Purification and characterization of the 4-hydroxyphenylacetic acid-3-hydroxylase from Pseudomonas putida U

4-Hydroxyphenylacetic acid-3-hydroxylase from Pseudomonas putida U was purified to homogeneity (96-fold) from bacterial cultures grown in a chemically defined medium containing 4-hydroxyphenylacetic acid as the sole carbon source. The maximal rate of catalysis occurred at pH 7.5 and 40°C. Under these conditions, the K_m values calculated for 4-hydroxyphenylacetic acid, NADH and FAD were 38, 41 and 4 μM respectively.

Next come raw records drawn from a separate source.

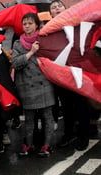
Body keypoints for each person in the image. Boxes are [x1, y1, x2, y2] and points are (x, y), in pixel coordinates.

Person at [49, 0, 91, 151]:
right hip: (59, 75)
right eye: (53, 7)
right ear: (51, 14)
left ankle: (83, 136)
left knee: (81, 105)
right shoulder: (49, 30)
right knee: (66, 106)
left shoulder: (76, 24)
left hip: (77, 71)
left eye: (59, 5)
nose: (56, 8)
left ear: (65, 9)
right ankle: (68, 134)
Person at [12, 13, 56, 157]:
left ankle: (47, 145)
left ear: (36, 25)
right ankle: (29, 144)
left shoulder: (44, 39)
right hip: (26, 85)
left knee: (47, 116)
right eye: (24, 24)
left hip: (44, 83)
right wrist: (31, 52)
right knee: (29, 118)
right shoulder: (18, 43)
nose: (27, 26)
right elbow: (15, 63)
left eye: (30, 23)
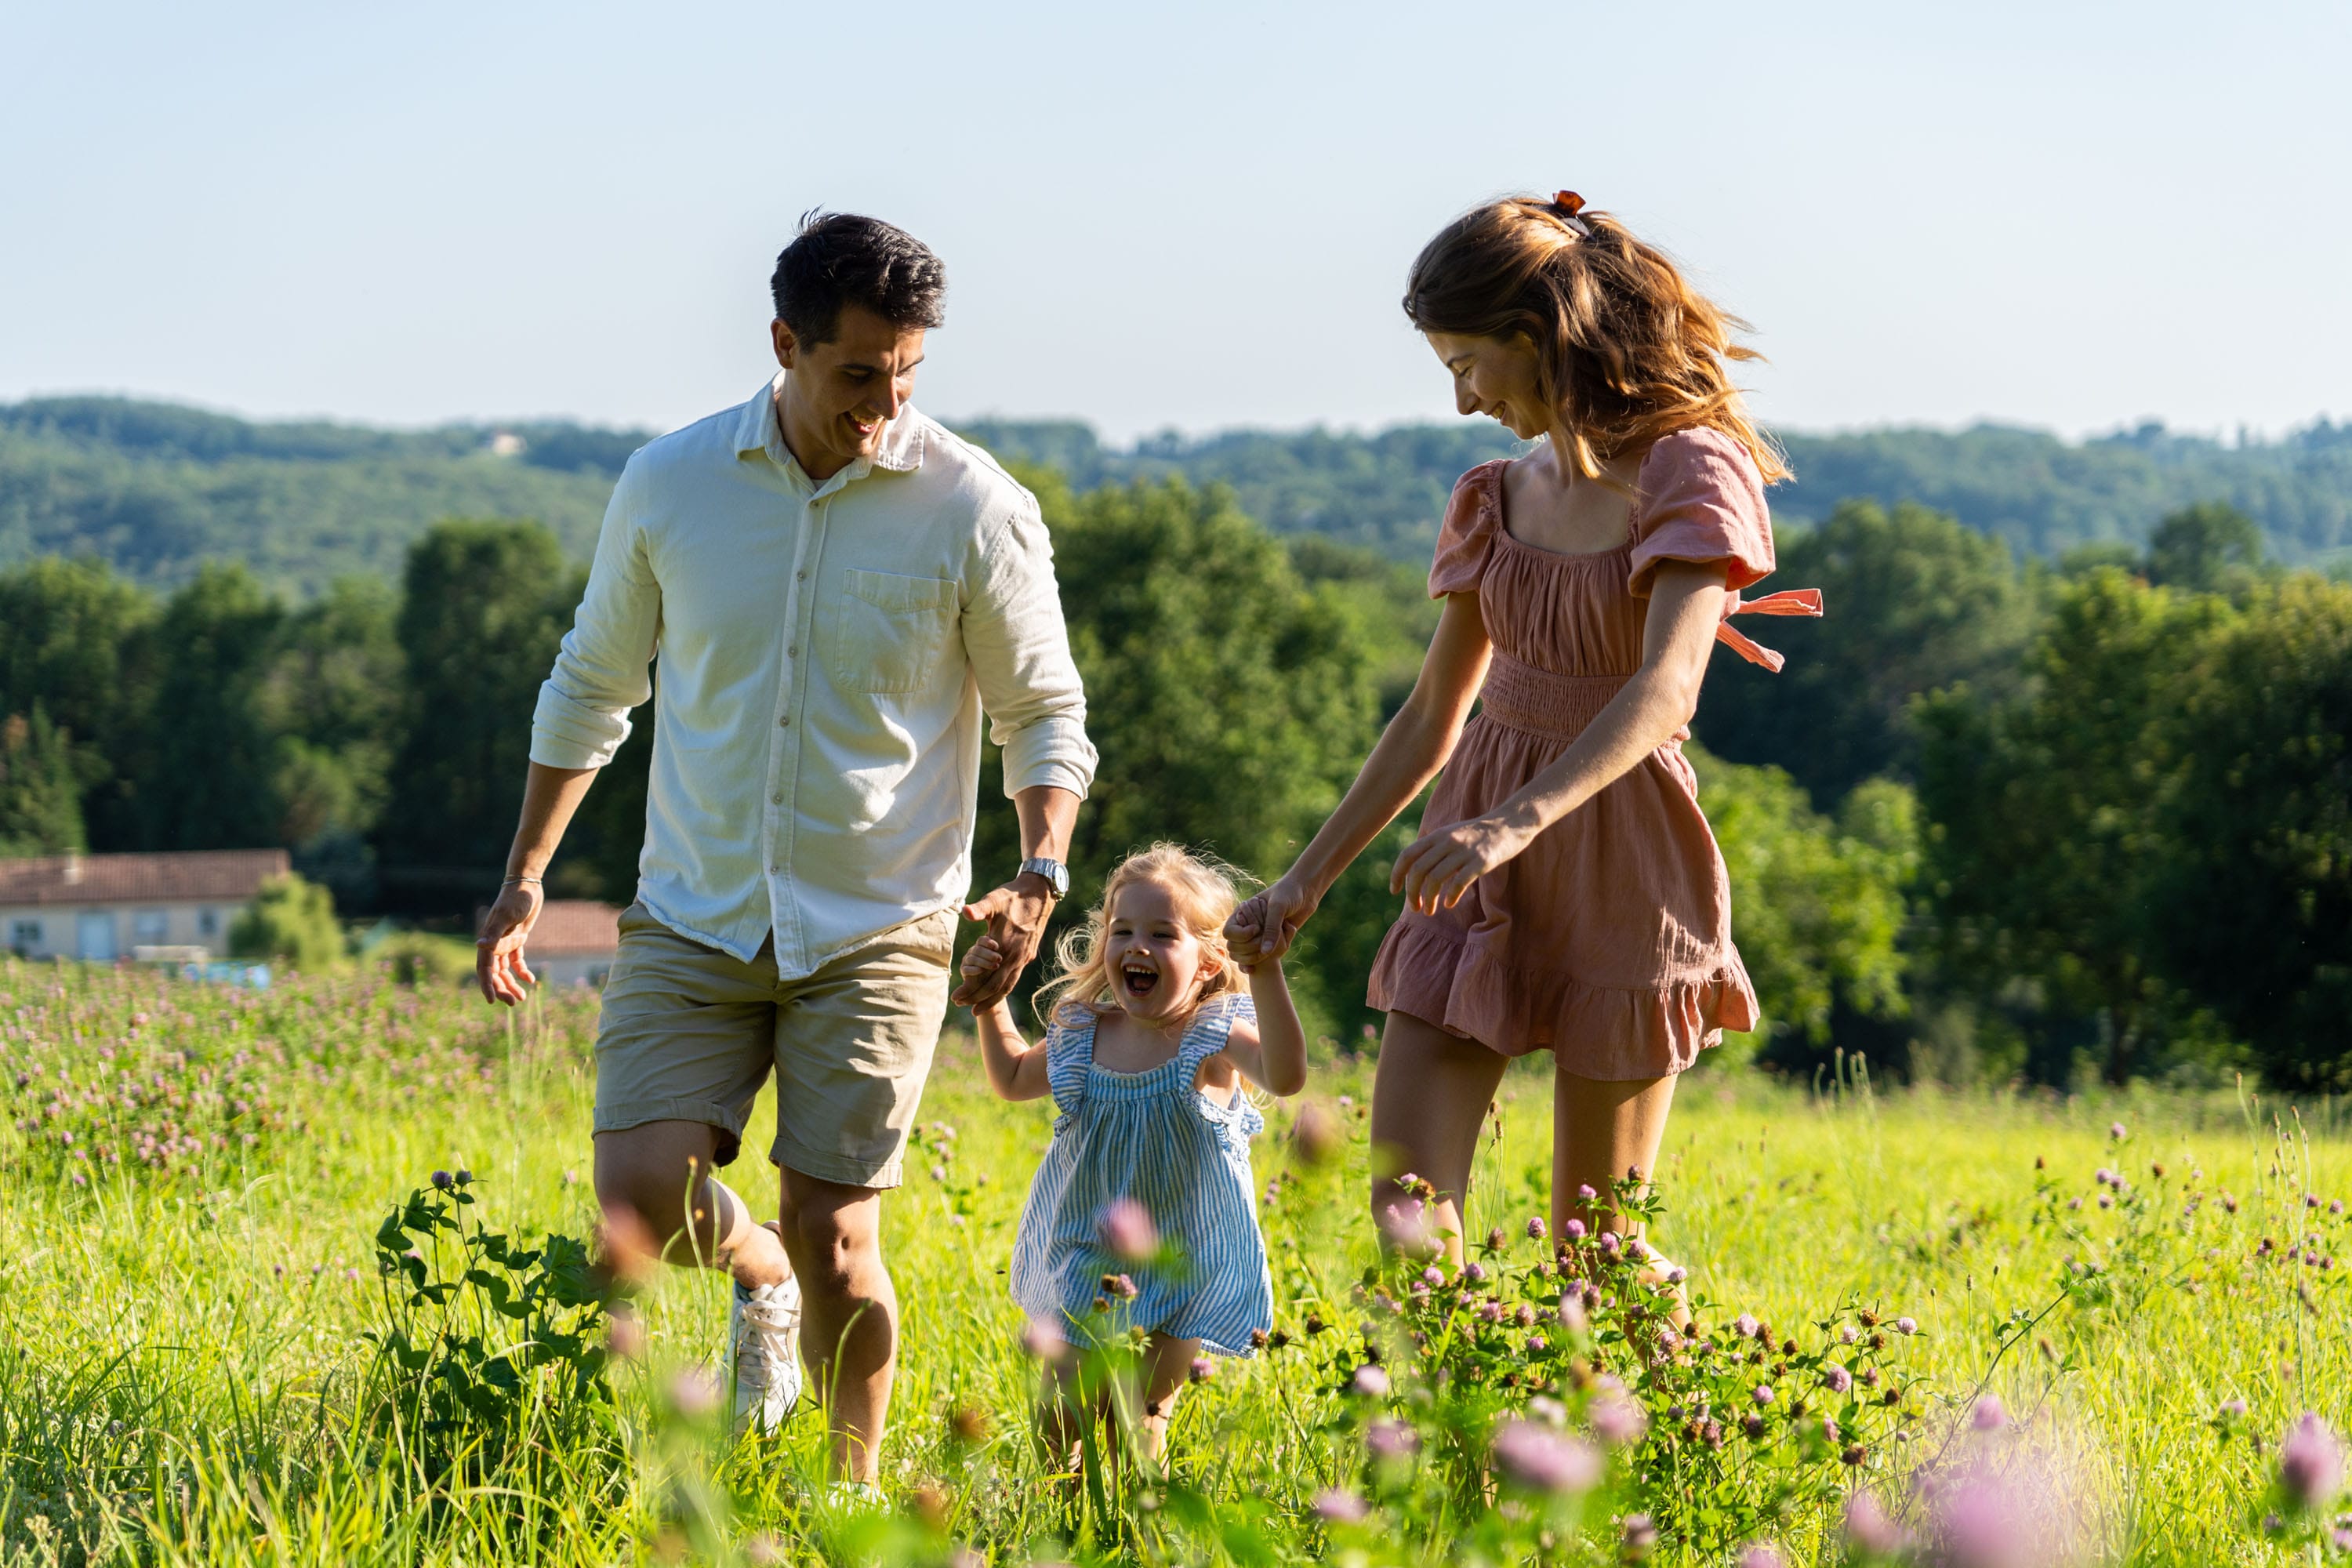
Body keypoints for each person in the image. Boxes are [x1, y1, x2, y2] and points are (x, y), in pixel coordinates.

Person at [473, 212, 1097, 1490]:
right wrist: (526, 877)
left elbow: (1043, 715)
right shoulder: (670, 484)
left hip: (880, 922)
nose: (884, 403)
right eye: (857, 373)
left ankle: (848, 1502)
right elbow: (593, 687)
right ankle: (750, 1275)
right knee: (637, 1204)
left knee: (839, 1231)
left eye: (908, 374)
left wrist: (1038, 877)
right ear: (785, 344)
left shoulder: (975, 506)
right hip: (695, 908)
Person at [1226, 191, 1817, 1271]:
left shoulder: (1690, 467)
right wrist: (1304, 882)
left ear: (1537, 339)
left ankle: (1660, 1435)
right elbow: (1431, 713)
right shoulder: (1492, 496)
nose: (1461, 401)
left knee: (1596, 1256)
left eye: (1467, 364)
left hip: (1620, 859)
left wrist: (1514, 822)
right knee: (1407, 1216)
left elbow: (1667, 689)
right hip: (1472, 867)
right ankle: (1462, 1439)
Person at [964, 844, 1306, 1465]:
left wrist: (1266, 970)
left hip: (1179, 1265)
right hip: (1083, 1255)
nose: (1136, 945)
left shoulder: (1215, 1035)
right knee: (1058, 1417)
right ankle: (1055, 1543)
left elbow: (1285, 1075)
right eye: (1122, 930)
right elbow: (1013, 1078)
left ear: (1208, 961)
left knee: (1138, 1424)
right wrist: (989, 1003)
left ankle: (1129, 1543)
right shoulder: (1085, 1032)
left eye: (1161, 933)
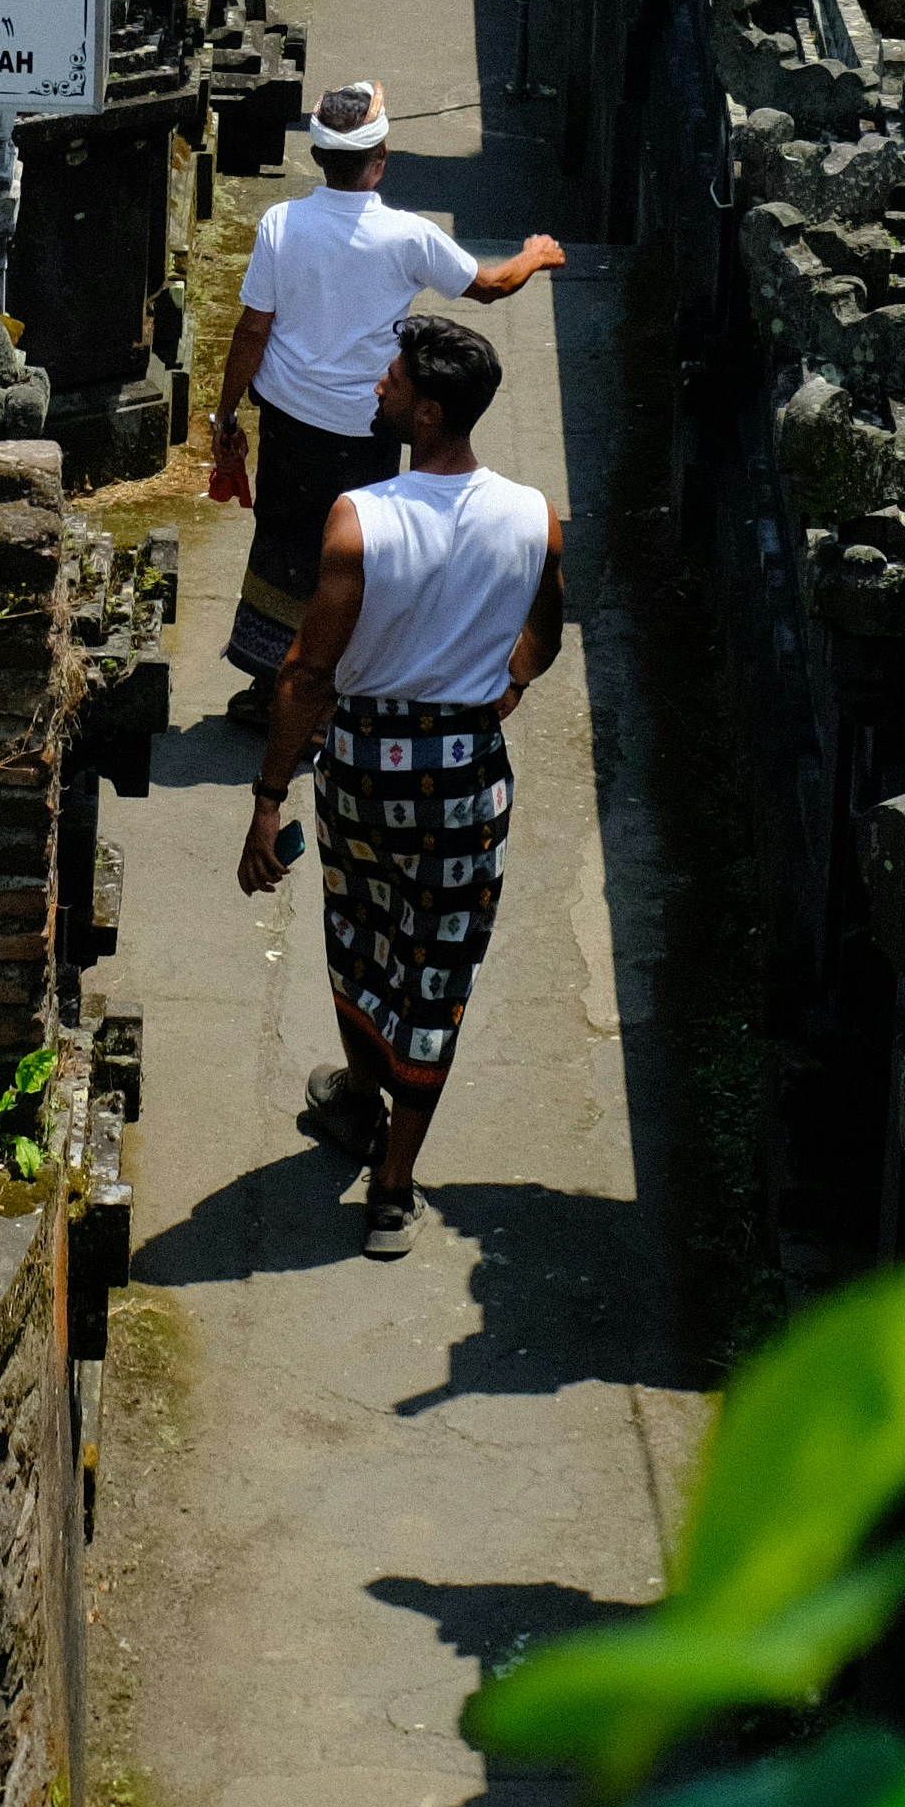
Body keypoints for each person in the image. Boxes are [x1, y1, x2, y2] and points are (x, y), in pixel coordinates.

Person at [236, 302, 564, 1256]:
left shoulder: (362, 521)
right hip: (467, 783)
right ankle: (393, 1186)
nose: (378, 386)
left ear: (426, 416)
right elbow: (544, 632)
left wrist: (267, 798)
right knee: (439, 973)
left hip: (365, 776)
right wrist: (505, 688)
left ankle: (358, 1106)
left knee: (361, 938)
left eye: (393, 381)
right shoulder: (534, 518)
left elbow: (304, 674)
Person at [204, 80, 562, 729]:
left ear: (316, 157)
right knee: (350, 562)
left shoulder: (280, 225)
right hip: (364, 432)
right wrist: (533, 257)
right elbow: (488, 286)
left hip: (286, 418)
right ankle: (328, 696)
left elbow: (252, 330)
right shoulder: (408, 238)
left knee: (284, 547)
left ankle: (270, 687)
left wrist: (225, 418)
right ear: (382, 157)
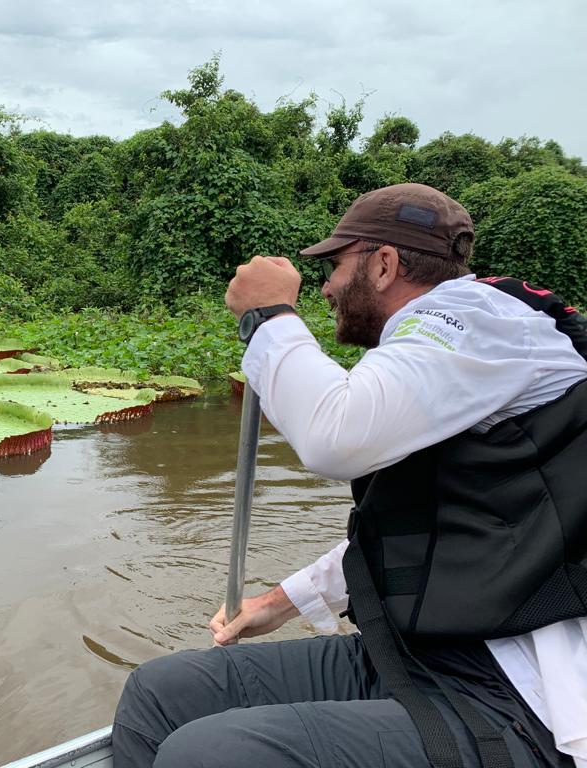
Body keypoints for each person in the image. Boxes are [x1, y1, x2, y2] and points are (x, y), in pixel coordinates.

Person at [111, 183, 587, 768]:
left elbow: (335, 437)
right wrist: (279, 602)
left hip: (517, 684)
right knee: (162, 691)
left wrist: (269, 315)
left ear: (383, 264)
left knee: (210, 753)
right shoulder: (448, 355)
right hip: (415, 654)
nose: (327, 288)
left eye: (334, 266)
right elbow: (423, 531)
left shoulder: (475, 317)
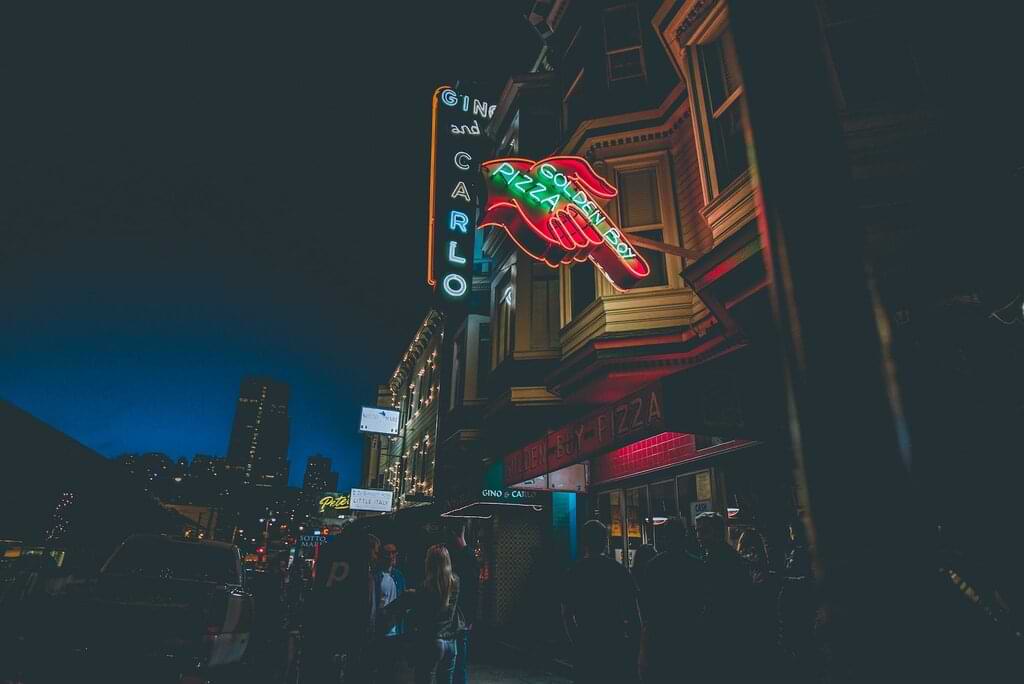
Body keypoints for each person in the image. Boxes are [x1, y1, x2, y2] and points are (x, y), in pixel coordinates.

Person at [561, 520, 641, 683]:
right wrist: (636, 645)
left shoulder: (575, 572)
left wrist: (577, 640)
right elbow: (633, 614)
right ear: (605, 541)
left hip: (586, 642)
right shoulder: (619, 571)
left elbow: (566, 614)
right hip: (615, 642)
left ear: (584, 542)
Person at [638, 518, 710, 683]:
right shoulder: (698, 566)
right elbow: (705, 602)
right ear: (684, 536)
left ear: (664, 538)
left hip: (661, 637)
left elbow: (647, 609)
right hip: (690, 635)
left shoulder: (653, 566)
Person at [385, 544, 462, 684]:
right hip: (451, 642)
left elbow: (418, 612)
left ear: (430, 563)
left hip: (431, 642)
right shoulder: (455, 582)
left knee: (424, 679)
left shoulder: (425, 587)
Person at [695, 512, 758, 674]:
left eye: (703, 531)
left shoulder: (719, 560)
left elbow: (715, 598)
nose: (699, 536)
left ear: (716, 532)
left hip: (723, 632)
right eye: (697, 531)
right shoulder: (724, 556)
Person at [444, 519, 478, 684]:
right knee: (458, 663)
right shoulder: (468, 557)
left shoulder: (459, 558)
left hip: (458, 618)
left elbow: (471, 591)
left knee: (454, 663)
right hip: (462, 618)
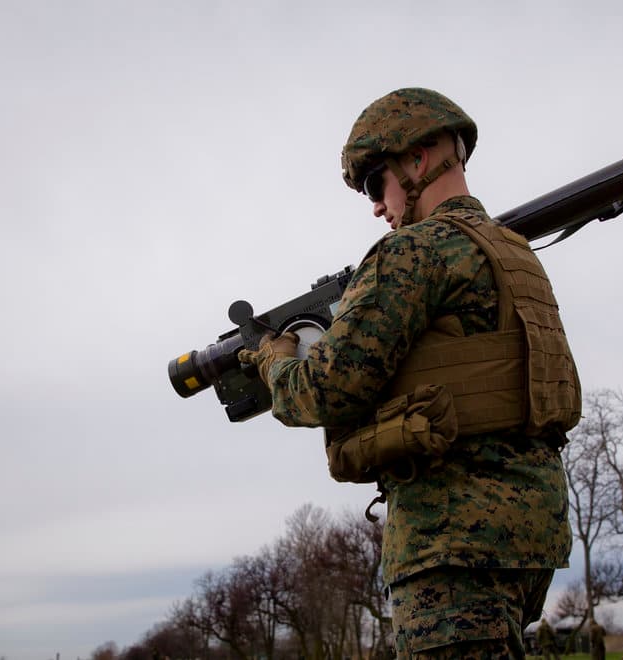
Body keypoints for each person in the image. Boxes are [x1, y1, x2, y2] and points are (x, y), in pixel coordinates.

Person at [239, 88, 582, 659]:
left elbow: (322, 389)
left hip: (451, 541)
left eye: (377, 184)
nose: (377, 206)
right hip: (531, 536)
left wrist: (275, 360)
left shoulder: (412, 254)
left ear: (418, 160)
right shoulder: (519, 255)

The native enzyme (M_r 65 000) had two identical subunits in an α₂ oligomeric structure and required the addition of FAD, so it was classified as an external flavoprotein monooxygenase. 4-Hydroxyphenylacetic acid-3-hydroxylase showed a broad substrate range. It was specifically induced by 4-hydroxyphenylacetic acid, although phenylacetic acid and some phenyl-alkanoic acids also induced enzymatic activity to a lesser extent. 4-Hydroxyphenylacetic acid-3-hydroxylase induction and 4-hydroxyphenylacetic acid consumption were unaffected by the presence of glucose, suggesting that the uptake and hydroxylation of 4-hydroxyphenylacetic acid are not under carbon catabolite repression.